Does the word “contentment” leave a bad taste in your mouth? Many view contentment as a reluctant resolve to accept an unpleasant or unwanted situation. To them, contentment is a burden.
But the biblical view of contentment is freedom; freedom to trust God to provide for and sustain us whatever the circumstances. This godly contentment brings peace and is truly desirable.
In Philippians 4:11, the apostle Paul wrote, “I have learned to be content whatever the circumstances.” When he penned those words he was confined in a Roman prison chained to a guard!
What is contentment?
Contentment is a choice, not based on circumstances. Contentment is a state of trust and satisfaction in the Lord and what He has provided. Contentment is a matter of focus. Will we focus on stuff, money, circumstances, or on the Lord?

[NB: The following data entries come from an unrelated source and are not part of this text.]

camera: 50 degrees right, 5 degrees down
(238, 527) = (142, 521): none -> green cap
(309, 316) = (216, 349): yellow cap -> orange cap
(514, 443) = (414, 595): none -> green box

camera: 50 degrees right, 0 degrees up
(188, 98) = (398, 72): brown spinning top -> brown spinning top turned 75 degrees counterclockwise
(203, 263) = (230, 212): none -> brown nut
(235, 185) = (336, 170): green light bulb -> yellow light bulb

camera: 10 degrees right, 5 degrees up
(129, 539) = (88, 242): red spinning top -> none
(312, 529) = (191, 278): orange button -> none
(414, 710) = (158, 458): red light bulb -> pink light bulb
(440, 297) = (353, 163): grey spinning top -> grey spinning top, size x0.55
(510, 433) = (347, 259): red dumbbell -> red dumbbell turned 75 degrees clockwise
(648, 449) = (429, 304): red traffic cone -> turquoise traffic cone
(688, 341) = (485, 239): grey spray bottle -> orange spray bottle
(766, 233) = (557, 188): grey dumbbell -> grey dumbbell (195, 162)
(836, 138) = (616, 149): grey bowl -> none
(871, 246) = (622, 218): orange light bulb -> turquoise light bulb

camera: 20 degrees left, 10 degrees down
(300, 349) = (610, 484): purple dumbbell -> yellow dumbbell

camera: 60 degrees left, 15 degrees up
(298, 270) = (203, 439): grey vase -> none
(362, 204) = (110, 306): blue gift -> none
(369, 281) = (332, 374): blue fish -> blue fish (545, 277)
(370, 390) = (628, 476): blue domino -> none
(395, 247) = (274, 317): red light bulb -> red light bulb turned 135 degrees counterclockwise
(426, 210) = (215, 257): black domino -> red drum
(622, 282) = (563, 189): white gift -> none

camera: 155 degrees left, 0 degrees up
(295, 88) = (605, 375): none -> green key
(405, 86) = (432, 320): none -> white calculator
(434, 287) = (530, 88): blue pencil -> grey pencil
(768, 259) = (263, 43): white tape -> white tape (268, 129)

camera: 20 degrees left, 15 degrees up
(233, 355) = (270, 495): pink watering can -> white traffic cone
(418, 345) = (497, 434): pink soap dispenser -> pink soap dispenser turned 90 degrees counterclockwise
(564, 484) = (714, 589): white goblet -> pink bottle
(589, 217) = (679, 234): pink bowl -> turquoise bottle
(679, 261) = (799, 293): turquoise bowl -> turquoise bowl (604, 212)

Paul wrote, “I have learned to be content….” The word “learn” here means to learn by experience, use, or practice. What this means is that we learn contentment by being exposed to situations that require it. Often our immediate reaction to unfavorable circumstances is to extract ourselves or change the circumstances. But when we do this, we not only lose out on learning contentment, but we also make dumb, knee-jerk decisions.
Contentment is not just about money but can apply to a job, a location, a relationship, our belongings, and even who we are, what we look like, our skills, and education, etc. But in every case, contentment is a matter of choosing whether to focus on our situation or on the Lord and His all-sufficiency.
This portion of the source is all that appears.